Most of the labor that was performed by people had been replaced entirely by nanotechnology and emergent collaboration. This enabled many nanites (microscopic robots) to work together as a collective and essentially become and organism unto itself, much like an ant colony. There were three basic types or roles for nanites, builders which would fuse two elements together to yield a compound molecule, demolisher which would desconstruct such molecules back into their constituent raw materials and couriers, which would transport raw molecules or raw materials to and from their required locations. The nanites were guided by the Pleroma through the issuing of a task called an intent. A complete intent encompassed everything required to create the end product of what the complete intent represented.
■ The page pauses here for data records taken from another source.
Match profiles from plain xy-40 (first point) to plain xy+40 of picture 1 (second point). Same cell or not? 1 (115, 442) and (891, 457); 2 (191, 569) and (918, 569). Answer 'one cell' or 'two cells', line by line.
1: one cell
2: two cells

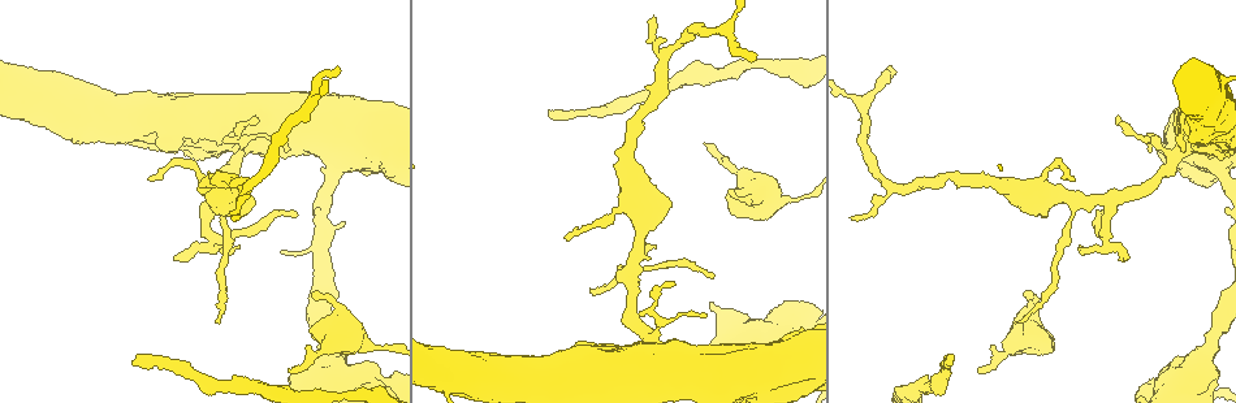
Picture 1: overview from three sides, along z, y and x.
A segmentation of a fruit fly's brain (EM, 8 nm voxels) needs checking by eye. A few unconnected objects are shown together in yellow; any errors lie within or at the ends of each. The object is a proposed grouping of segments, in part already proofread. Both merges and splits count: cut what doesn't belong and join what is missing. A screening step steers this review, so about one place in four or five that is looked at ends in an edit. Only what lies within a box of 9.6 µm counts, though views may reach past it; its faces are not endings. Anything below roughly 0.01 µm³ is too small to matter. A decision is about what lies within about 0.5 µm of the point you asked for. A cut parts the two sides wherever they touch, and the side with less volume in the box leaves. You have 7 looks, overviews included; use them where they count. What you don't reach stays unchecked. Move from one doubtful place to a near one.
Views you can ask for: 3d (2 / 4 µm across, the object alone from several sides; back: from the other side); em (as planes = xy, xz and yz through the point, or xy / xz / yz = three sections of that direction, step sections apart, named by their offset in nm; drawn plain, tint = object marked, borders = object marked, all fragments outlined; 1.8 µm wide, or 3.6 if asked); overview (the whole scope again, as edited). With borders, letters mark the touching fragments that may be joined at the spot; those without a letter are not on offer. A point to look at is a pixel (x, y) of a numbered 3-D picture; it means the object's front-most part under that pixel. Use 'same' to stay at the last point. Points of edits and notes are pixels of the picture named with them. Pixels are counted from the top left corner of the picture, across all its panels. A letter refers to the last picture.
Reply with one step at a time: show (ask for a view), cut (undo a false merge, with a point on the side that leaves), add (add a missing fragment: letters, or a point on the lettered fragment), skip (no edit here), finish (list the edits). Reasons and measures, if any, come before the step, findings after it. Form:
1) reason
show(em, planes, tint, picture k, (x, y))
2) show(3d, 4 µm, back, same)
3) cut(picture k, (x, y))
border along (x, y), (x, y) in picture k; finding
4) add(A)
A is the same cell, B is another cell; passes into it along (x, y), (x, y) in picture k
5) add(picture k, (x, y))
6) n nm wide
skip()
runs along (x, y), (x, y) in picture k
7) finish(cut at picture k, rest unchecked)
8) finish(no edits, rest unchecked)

long arm stops here
show(3d, 4 µm, picture 1, (548, 111))

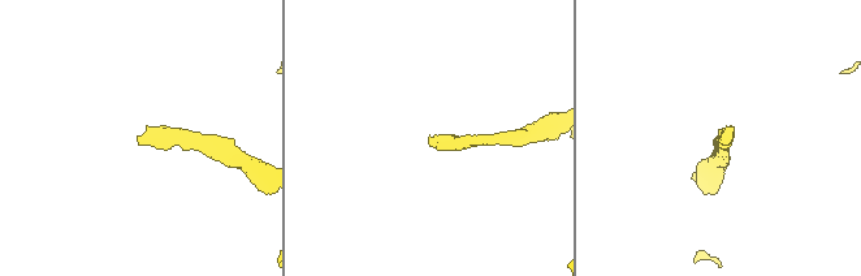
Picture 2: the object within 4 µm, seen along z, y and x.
now the EM
show(em, yz, step 4, borders, picture 2, (433, 138))

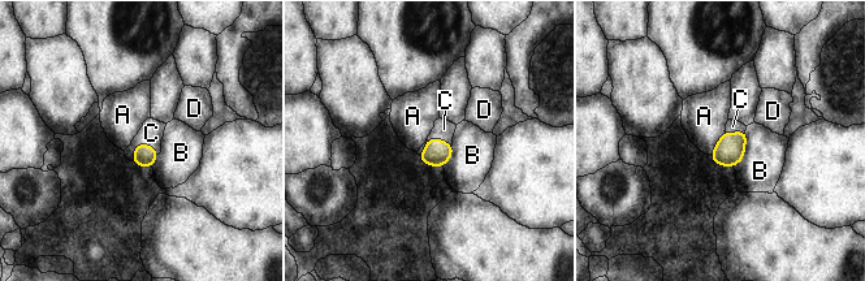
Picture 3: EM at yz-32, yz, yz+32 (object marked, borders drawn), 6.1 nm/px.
B touches over 240 nm
add(C)
C is the same cell, A, B and D are other cells; passes into it along (145, 155), (139, 145), (151, 133) in picture 3; it goes on there

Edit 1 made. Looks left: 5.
see it whole again
show(overview)

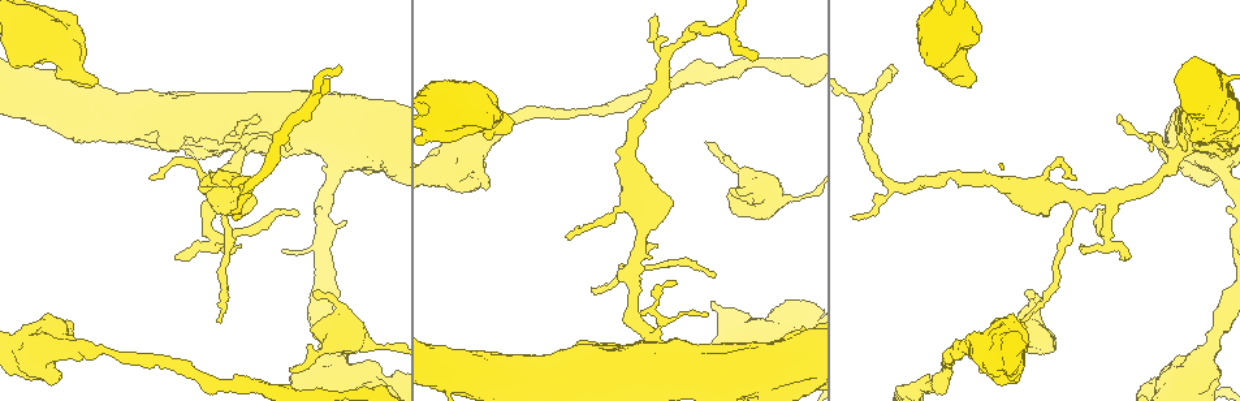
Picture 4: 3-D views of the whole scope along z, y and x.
free end
show(em, planes, tint, picture 4, (706, 142))

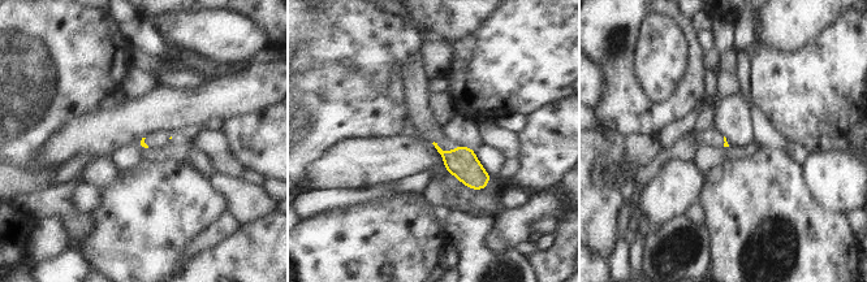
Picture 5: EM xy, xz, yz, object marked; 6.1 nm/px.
show(em, planes, borders, same)

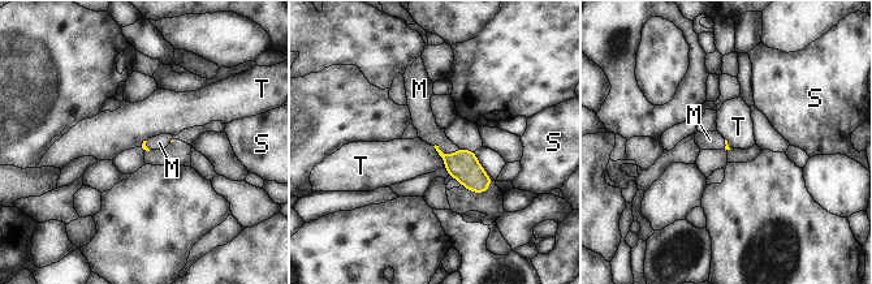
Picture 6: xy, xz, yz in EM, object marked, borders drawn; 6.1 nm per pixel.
add(M)
M is the same cell, S and T are other cells; passes into it along (463, 166), (445, 154), (423, 120) in picture 6; the neuron continues

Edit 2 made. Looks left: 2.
finish(add at picture 3, add at picture 6, rest unchecked)

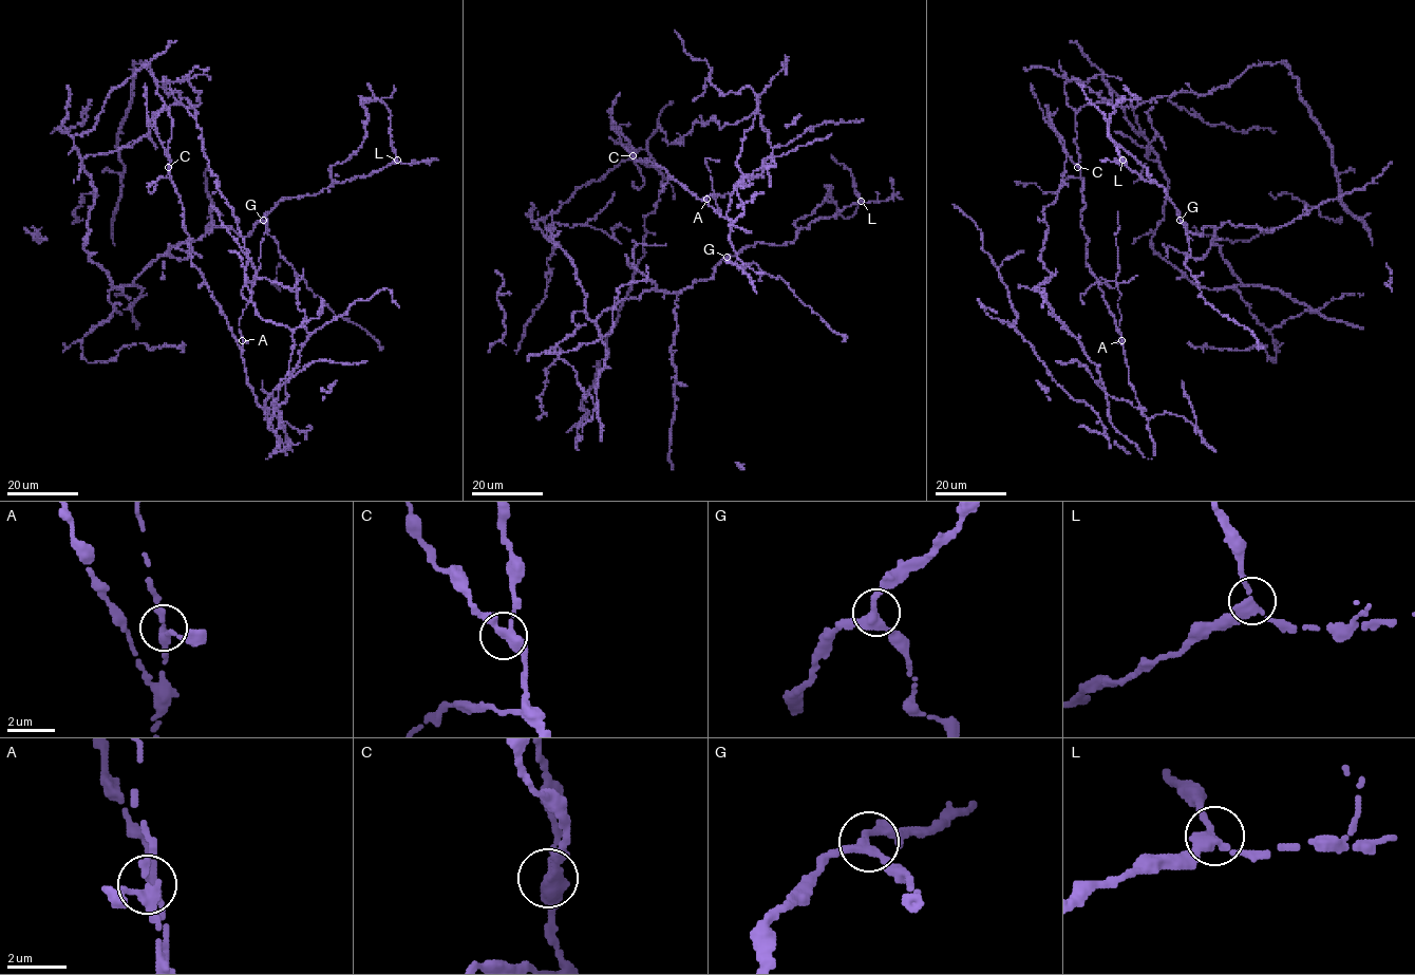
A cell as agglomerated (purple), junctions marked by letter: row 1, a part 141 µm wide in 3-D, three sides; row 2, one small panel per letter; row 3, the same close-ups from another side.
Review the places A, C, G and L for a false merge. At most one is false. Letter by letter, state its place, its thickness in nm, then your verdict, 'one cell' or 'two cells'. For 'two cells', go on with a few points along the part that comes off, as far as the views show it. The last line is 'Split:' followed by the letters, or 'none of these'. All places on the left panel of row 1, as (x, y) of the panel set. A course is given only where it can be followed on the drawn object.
A: at (242, 340); 280 nm thick; two cells; foreign part runs (242, 340), (239, 320), (252, 295), (252, 279), (261, 265), (266, 211)
C: at (168, 167); 320 nm thick; one cell
G: at (263, 220); 280 nm thick; one cell
L: at (397, 160); 300 nm thick; one cell
Split: A

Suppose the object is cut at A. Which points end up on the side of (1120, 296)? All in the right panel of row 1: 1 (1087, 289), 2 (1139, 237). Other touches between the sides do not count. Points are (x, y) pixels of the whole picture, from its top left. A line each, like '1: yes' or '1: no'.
1: yes
2: no

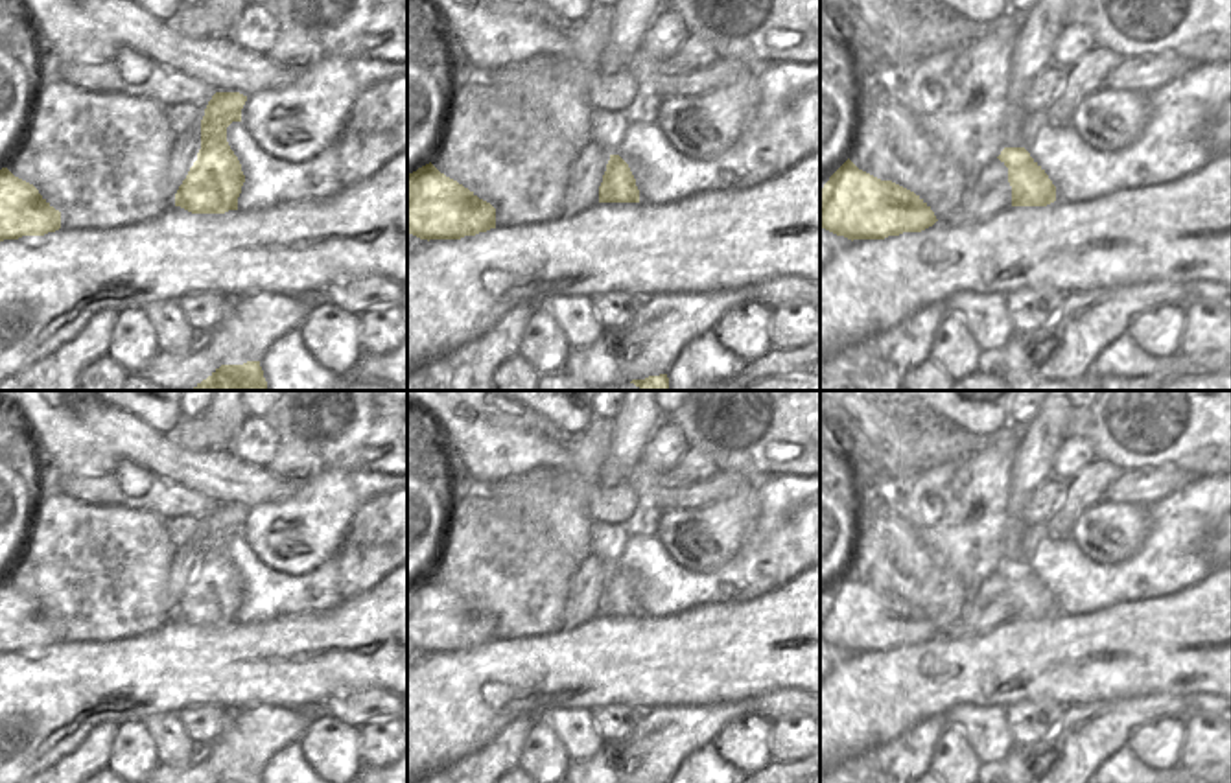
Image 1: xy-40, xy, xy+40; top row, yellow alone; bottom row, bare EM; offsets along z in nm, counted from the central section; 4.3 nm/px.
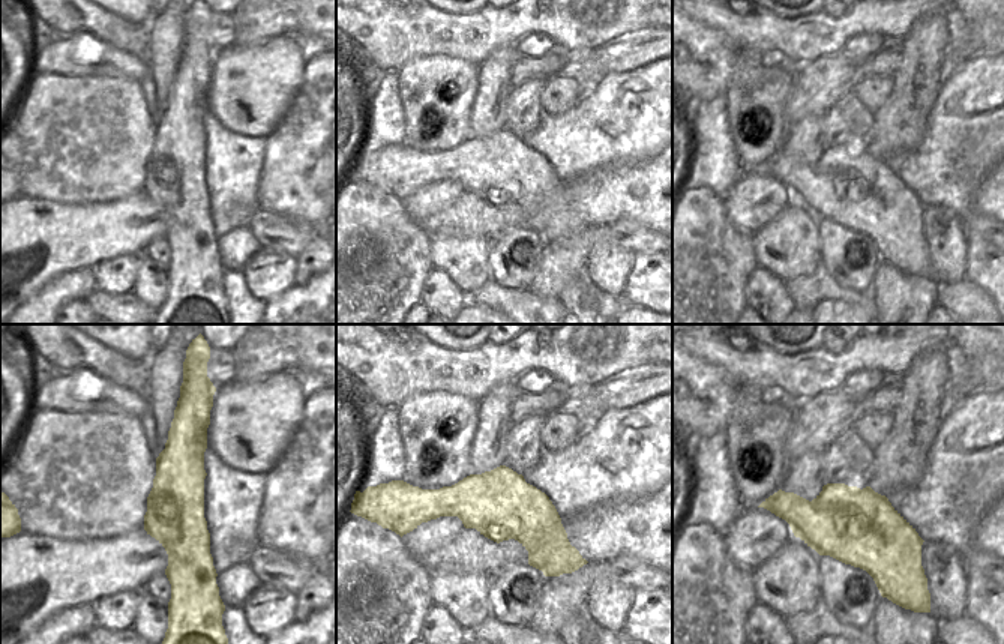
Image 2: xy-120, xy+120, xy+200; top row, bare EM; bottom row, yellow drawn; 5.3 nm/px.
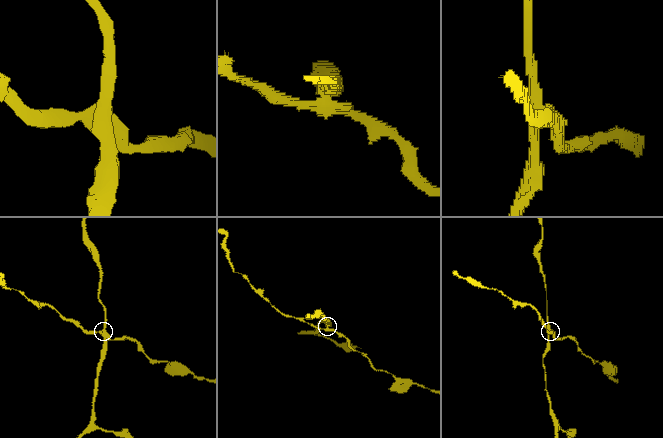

The nanites themselves were fuelled by raw oxygen, which they got by demolishing carbon dioxide, yielding a lot of carbon, which was most often used as a sturdy and abundant building material. The oxygen wasn't consumed, as the energy was gained by the process which combined it with hydrogen to yield water. The side effect was that the carbon dioxide levels of the atmosphere was converted to solid matter and used as a building material by the nanites. This made up for the lack of plant life which historically had been able to eat carbon dioxide as part of their respiration requirements and yielding much oxygen for us.

Most people didn't notice the plants missing, for most people's conscious attention was employed in simulations for the Pleroma, where they would experience a living and breathing world. One that no longer existed in the terms of what we define as being reality and the world had to some lost its lustre for those who sought a newer palette and canvas. The Pleroma provided this and it was where most of existence was situated in terms of being the foci of human consciousness.